Ele estava com medo de mim, de certo estava, percebi ele me evitar nos últimos dias de um modo grotesco, mas pensei que fora pelo ocorrido. No fundo, eu sentia um conforto enorme por seu medo, e agora que eu conseguia ver eu sabia que ele temia que eu fizesse algo com ele, também sei que eu estava quieto, mas no fundo planejava o que eu poderia fazer contra ele, espancar ele na rua após o trabalho foi algo que passou em minha mente nos dias anteriores, mas agora? Tudo foi por terra, isso por que se eu o batesse ele ainda poderia me denunciar e dizer que eu era o errado da história, mas talvez eu pudesse chamar alguns rapazes para dar uma dura nele.



- Notei que você usa mais o verde, laranja e o rosa vibrante. Então comprei nessas cores. Verde para lembrar, Laranja para rever, e Rosa para pendências. - acrescentou abrindo a caixinha de post it



Devo admitir eu estava boquiaberto. Ninguém nunca notou, aquilo de certo modo me deixou envergonhado, a gentileza ou detalhe de sua gentileza. Ninguém reparava em mim, eu o olhei o encarando seriamente, estava puto por dentro. Empurrei o presente na mesa em sua direção.



- Não, obrigado. - Eu ainda queria ser ruim com ele.



- Qual foi, aceita ou... Vou contar quem foi o ladrão que te acertou - cochichou



Eu o olhei feio e ele tentou disfarçar o inconveniente.



- Eu so... Não quero brigas - disse ele - e é meu pedido de desculpas. Então se não quiser pode jogar fora, pelo menos eu tentei.
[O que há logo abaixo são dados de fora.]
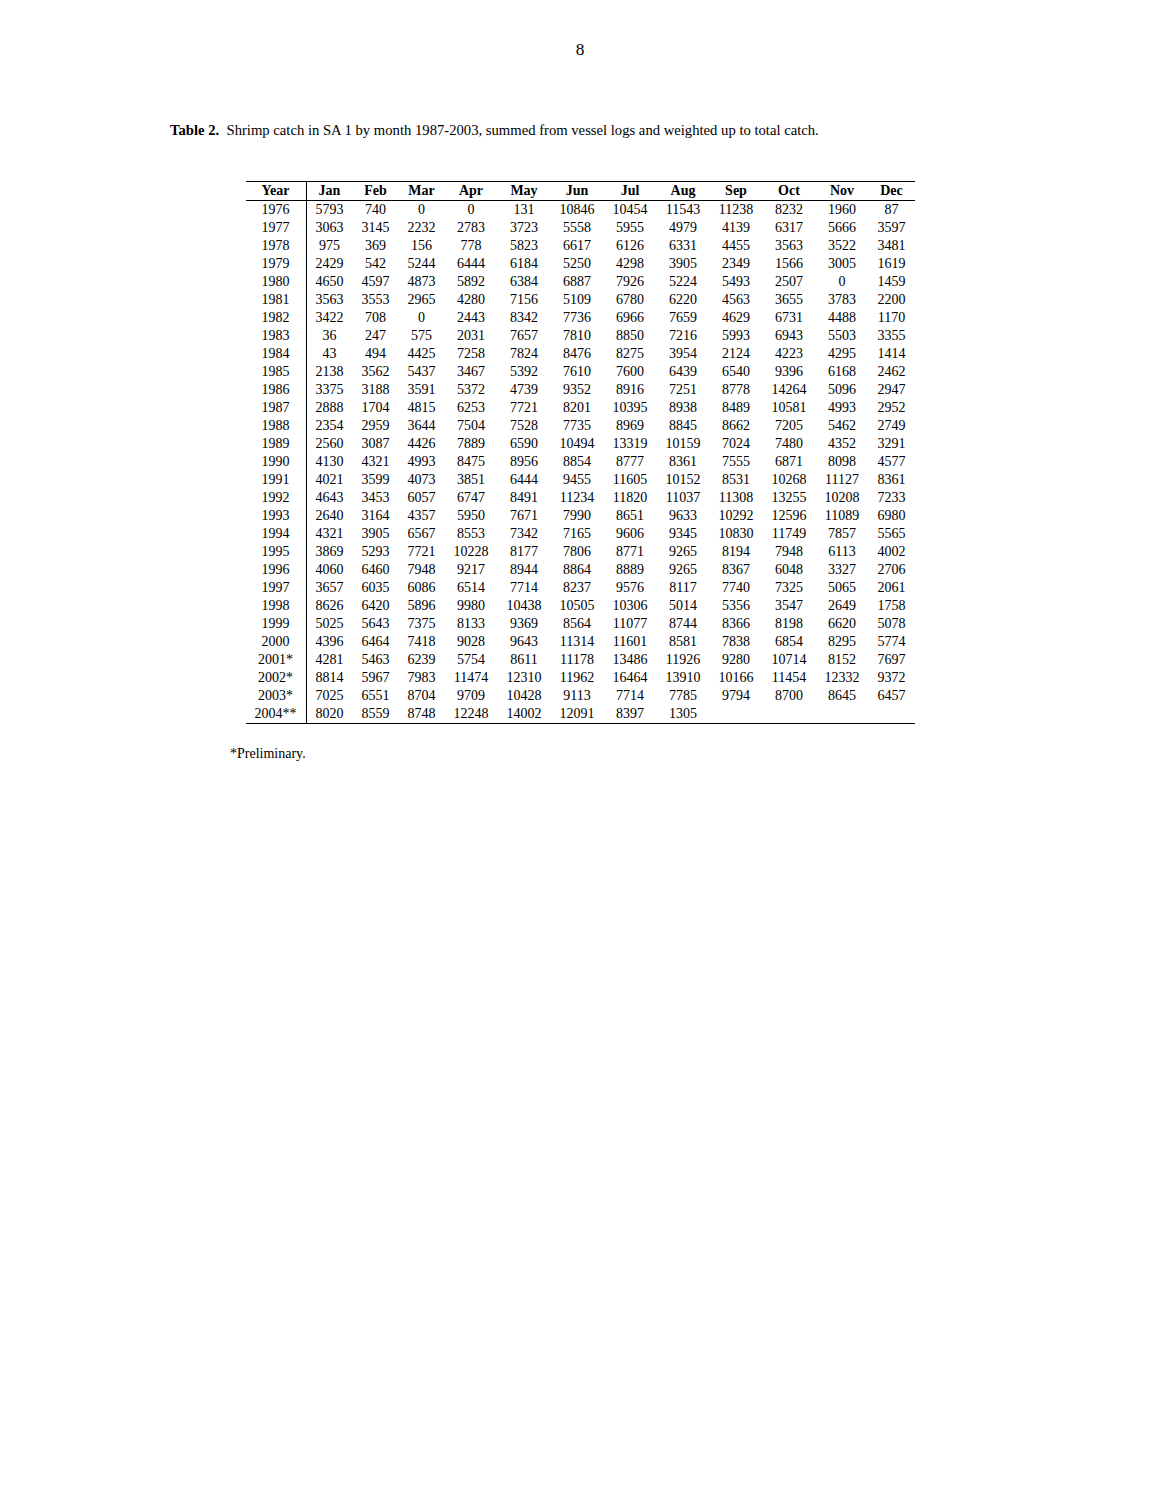8
Table 2. Shrimp catch in SA 1 by month 1987-2003, summed from vessel logs and weighted up to total catch.
| Year | Jan | Feb | Mar | Apr | May | Jun | Jul | Aug | Sep | Oct | Nov | Dec |
| --- | --- | --- | --- | --- | --- | --- | --- | --- | --- | --- | --- | --- |
| 1976 | 5793 | 740 | 0 | 0 | 131 | 10846 | 10454 | 11543 | 11238 | 8232 | 1960 | 87 |
| 1977 | 3063 | 3145 | 2232 | 2783 | 3723 | 5558 | 5955 | 4979 | 4139 | 6317 | 5666 | 3597 |
| 1978 | 975 | 369 | 156 | 778 | 5823 | 6617 | 6126 | 6331 | 4455 | 3563 | 3522 | 3481 |
| 1979 | 2429 | 542 | 5244 | 6444 | 6184 | 5250 | 4298 | 3905 | 2349 | 1566 | 3005 | 1619 |
| 1980 | 4650 | 4597 | 4873 | 5892 | 6384 | 6887 | 7926 | 5224 | 5493 | 2507 | 0 | 1459 |
| 1981 | 3563 | 3553 | 2965 | 4280 | 7156 | 5109 | 6780 | 6220 | 4563 | 3655 | 3783 | 2200 |
| 1982 | 3422 | 708 | 0 | 2443 | 8342 | 7736 | 6966 | 7659 | 4629 | 6731 | 4488 | 1170 |
| 1983 | 36 | 247 | 575 | 2031 | 7657 | 7810 | 8850 | 7216 | 5993 | 6943 | 5503 | 3355 |
| 1984 | 43 | 494 | 4425 | 7258 | 7824 | 8476 | 8275 | 3954 | 2124 | 4223 | 4295 | 1414 |
| 1985 | 2138 | 3562 | 5437 | 3467 | 5392 | 7610 | 7600 | 6439 | 6540 | 9396 | 6168 | 2462 |
| 1986 | 3375 | 3188 | 3591 | 5372 | 4739 | 9352 | 8916 | 7251 | 8778 | 14264 | 5096 | 2947 |
| 1987 | 2888 | 1704 | 4815 | 6253 | 7721 | 8201 | 10395 | 8938 | 8489 | 10581 | 4993 | 2952 |
| 1988 | 2354 | 2959 | 3644 | 7504 | 7528 | 7735 | 8969 | 8845 | 8662 | 7205 | 5462 | 2749 |
| 1989 | 2560 | 3087 | 4426 | 7889 | 6590 | 10494 | 13319 | 10159 | 7024 | 7480 | 4352 | 3291 |
| 1990 | 4130 | 4321 | 4993 | 8475 | 8956 | 8854 | 8777 | 8361 | 7555 | 6871 | 8098 | 4577 |
| 1991 | 4021 | 3599 | 4073 | 3851 | 6444 | 9455 | 11605 | 10152 | 8531 | 10268 | 11127 | 8361 |
| 1992 | 4643 | 3453 | 6057 | 6747 | 8491 | 11234 | 11820 | 11037 | 11308 | 13255 | 10208 | 7233 |
| 1993 | 2640 | 3164 | 4357 | 5950 | 7671 | 7990 | 8651 | 9633 | 10292 | 12596 | 11089 | 6980 |
| 1994 | 4321 | 3905 | 6567 | 8553 | 7342 | 7165 | 9606 | 9345 | 10830 | 11749 | 7857 | 5565 |
| 1995 | 3869 | 5293 | 7721 | 10228 | 8177 | 7806 | 8771 | 9265 | 8194 | 7948 | 6113 | 4002 |
| 1996 | 4060 | 6460 | 7948 | 9217 | 8944 | 8864 | 8889 | 9265 | 8367 | 6048 | 3327 | 2706 |
| 1997 | 3657 | 6035 | 6086 | 6514 | 7714 | 8237 | 9576 | 8117 | 7740 | 7325 | 5065 | 2061 |
| 1998 | 8626 | 6420 | 5896 | 9980 | 10438 | 10505 | 10306 | 5014 | 5356 | 3547 | 2649 | 1758 |
| 1999 | 5025 | 5643 | 7375 | 8133 | 9369 | 8564 | 11077 | 8744 | 8366 | 8198 | 6620 | 5078 |
| 2000 | 4396 | 6464 | 7418 | 9028 | 9643 | 11314 | 11601 | 8581 | 7838 | 6854 | 8295 | 5774 |
| 2001* | 4281 | 5463 | 6239 | 5754 | 8611 | 11178 | 13486 | 11926 | 9280 | 10714 | 8152 | 7697 |
| 2002* | 8814 | 5967 | 7983 | 11474 | 12310 | 11962 | 16464 | 13910 | 10166 | 11454 | 12332 | 9372 |
| 2003* | 7025 | 6551 | 8704 | 9709 | 10428 | 9113 | 7714 | 7785 | 9794 | 8700 | 8645 | 6457 |
| 2004** | 8020 | 8559 | 8748 | 12248 | 14002 | 12091 | 8397 | 1305 | | | | |
*Preliminary.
Em seguida deu as costas e se retirou da sala. Eu peguei o post it e joguei no meu armário do vestiário na hora de ir embora, foi a pior coisa que fiz, nos dias que se seguiram todas as vezes que eu abria a merda do armário dava de cara com o "presente de paz", aquela lembrança caótica de gentileza de um viado de merda.



E aquilo foi crescendo, um certo amargor, sem saber o motivo aparente eu queria odiar Mikael mas não conseguia odiar, por que toda vez olhava para a merda dos post it, até que comecei a usá-los e a cada um que eu usava eu pensava numa maneira diferente de matá-lo, parece horrível, mas ele me incomodava tanto que no final eu nem sabia a razão do incomodo eu só queria punir ele, por ele ser viado, por ele ser gentil, por ele ser ele, por eu ter o beijado. Tudo me irritava, pensei em mudar de equipe, mas eu sabia que isso não seria levado adiante afinal eu teria de ter um motivo plausível. Pensei em chamar os homens da academia que eu frequentava, creio que aceitariam bater em Mikael, assim ele nem saberia que era eu e tudo ficaria em seu devido lugar, mas isso foi apenas pensamentos, nada além, eu não fui capaz de fazer nada.